Provided passage Block Start

Hello,

This answers some of my own questions.

It seems the mirred and ifb combination is indeed what reduces performance
in my case. All optimizations made to fq_codel didn't help with ingress.

A simple fq_police would be a better solution for ingress than cake or
fq_codel.


On Sat, Feb 16, 2019 at 11:35 AM Adrian Popescu <adriannnpopescu@gmail.com>
wrote:

> Hello,
>
> On Fri, Feb 15, 2019 at 10:45 PM Dave Taht <dave.taht@gmail.com> wrote:
>
>> I still regard inbound shaping as our biggest deployment problem,
>> especially on cheap hardware.
>>
>> Some days I want to go back to revisiting the ideas in the "bobbie"
>> shaper, other days...
>>
>> In terms of speeding up cake:
>>
>> * At higher speeds (e.g. > 200mbit) cake tends to bottleneck on a
>> single cpu, in softirq. A lwn article just went by about a proposed
>> set of improvements for that:
>> https://lwn.net/SubscriberLink/779738/771e8f7050c26ade/
>
> Will this help devices with a single core CPU?
>
>
>>
>>
>> * Hardware multiqueue is more and more common (APU2 has 4). FQ_codel
>> is inherently parallel and could take advantage of hardware
>> multiqueue, if there was a better way to express it. What happens
>> nowadays is you get the "mq" scheduler with 4 fq_codel instances, when
>> running at line rate, but I tend to think with 64 hardware queues,
>> increasingly common in the >10GigE, having 64k fq_codel queues is
>> excessive. I'd love it if there was a way to have there be a divisor
>> in the mq -> subqdisc code so that we would have, oh, 32 queues per hw
>> queue in this case.

Provided passage Block End
Extracted records Block Start

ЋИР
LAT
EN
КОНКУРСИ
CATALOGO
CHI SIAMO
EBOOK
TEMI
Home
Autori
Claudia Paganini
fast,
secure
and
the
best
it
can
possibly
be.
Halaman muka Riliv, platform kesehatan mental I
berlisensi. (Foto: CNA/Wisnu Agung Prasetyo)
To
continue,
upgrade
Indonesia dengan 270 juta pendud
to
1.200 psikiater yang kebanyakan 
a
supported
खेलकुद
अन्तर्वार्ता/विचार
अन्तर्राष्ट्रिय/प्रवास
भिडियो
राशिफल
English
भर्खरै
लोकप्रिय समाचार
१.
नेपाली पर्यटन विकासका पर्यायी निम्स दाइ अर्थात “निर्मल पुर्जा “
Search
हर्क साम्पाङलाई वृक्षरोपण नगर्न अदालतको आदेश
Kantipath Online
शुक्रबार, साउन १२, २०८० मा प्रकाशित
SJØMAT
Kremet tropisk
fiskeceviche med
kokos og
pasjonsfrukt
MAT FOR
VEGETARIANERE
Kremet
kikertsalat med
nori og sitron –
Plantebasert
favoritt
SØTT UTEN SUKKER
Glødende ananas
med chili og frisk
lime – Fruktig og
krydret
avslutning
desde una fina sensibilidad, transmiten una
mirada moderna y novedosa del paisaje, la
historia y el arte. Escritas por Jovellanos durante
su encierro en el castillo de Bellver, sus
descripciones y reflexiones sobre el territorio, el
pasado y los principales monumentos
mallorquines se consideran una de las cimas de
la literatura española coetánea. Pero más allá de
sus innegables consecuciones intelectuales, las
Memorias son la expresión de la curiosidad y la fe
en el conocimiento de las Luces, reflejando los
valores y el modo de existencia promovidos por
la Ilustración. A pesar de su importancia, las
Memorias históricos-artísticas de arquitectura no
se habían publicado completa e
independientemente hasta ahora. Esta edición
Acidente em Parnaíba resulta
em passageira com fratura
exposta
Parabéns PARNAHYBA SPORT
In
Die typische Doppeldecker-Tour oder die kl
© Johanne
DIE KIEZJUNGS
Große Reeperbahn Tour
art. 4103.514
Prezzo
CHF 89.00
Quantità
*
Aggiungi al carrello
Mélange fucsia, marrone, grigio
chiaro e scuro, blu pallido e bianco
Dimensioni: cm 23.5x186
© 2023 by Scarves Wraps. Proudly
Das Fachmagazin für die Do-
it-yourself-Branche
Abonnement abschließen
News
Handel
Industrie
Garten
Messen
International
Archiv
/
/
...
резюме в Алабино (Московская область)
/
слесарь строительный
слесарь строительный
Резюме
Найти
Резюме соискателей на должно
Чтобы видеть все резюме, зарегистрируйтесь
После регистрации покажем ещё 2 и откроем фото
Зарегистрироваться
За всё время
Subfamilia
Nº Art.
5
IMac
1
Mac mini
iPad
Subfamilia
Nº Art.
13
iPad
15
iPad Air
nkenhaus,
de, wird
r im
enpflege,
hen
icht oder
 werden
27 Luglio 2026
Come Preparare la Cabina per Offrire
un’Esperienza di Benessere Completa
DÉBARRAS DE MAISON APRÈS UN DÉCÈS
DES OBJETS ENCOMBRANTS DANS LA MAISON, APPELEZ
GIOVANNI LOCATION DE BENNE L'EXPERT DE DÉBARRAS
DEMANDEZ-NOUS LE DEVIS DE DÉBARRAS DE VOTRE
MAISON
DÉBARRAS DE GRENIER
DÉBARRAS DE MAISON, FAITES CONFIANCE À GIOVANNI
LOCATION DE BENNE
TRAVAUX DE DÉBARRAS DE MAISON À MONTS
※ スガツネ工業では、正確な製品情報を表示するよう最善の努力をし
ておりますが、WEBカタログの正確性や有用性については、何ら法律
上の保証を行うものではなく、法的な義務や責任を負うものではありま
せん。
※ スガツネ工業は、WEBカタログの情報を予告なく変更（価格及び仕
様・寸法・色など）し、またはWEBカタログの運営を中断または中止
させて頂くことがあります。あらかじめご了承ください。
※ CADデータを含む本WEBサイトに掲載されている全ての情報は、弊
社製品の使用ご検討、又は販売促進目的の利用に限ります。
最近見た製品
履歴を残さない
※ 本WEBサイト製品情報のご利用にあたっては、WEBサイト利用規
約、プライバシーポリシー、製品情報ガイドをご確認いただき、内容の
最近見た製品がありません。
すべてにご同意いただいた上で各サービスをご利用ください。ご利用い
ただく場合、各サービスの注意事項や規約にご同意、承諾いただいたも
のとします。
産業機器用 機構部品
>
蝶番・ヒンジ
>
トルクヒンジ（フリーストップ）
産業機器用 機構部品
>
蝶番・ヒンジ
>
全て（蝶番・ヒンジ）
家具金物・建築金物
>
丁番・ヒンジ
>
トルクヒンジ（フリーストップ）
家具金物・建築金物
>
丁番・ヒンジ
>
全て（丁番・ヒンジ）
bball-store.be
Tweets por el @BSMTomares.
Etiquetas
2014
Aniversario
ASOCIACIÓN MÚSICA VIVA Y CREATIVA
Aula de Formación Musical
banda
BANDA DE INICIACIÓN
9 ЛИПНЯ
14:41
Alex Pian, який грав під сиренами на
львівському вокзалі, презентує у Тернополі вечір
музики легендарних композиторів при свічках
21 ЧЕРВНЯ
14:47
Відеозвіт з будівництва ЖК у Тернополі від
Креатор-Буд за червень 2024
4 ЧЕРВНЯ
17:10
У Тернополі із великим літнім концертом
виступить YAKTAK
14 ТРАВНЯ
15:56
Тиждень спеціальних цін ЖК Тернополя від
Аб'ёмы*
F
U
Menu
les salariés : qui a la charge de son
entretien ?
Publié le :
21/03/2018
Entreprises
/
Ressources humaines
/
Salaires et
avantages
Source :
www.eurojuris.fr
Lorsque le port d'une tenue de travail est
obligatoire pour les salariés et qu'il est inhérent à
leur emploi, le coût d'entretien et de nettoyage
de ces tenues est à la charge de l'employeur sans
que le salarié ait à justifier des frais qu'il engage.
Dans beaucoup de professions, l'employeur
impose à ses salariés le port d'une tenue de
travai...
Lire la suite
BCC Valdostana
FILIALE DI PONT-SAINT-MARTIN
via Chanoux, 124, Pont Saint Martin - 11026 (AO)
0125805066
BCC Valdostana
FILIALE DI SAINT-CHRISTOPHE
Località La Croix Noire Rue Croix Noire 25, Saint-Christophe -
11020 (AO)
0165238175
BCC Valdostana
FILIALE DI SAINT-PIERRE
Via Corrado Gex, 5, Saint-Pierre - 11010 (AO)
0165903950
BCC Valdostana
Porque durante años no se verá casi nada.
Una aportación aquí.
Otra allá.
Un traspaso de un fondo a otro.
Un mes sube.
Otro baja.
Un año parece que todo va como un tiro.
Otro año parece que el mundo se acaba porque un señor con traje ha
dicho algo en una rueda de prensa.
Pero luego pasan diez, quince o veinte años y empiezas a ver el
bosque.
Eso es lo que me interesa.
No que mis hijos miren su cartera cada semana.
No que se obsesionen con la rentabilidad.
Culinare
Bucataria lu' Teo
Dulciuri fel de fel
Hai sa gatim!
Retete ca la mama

Extracted records Block End

_Work order 1_
In the ingress shaping thread, how many hardware queues does the APU2 have?
_Work order 2_
Reproduce the part of the ingress shaping thread between "On Sat, Feb" and "shaper, other days...", inclusive.
The records aren't needed for this work.

_Worked solution 1_
Four.

_Worked solution 2_
On Sat, Feb 16, 2019 at 11:35 AM Adrian Popescu <adriannnpopescu@gmail.com>
wrote:

> Hello,
>
> On Fri, Feb 15, 2019 at 10:45 PM Dave Taht <dave.taht@gmail.com> wrote:
>
>> I still regard inbound shaping as our biggest deployment problem,
>> especially on cheap hardware.
>>
>> Some days I want to go back to revisiting the ideas in the "bobbie"
>> shaper, other days...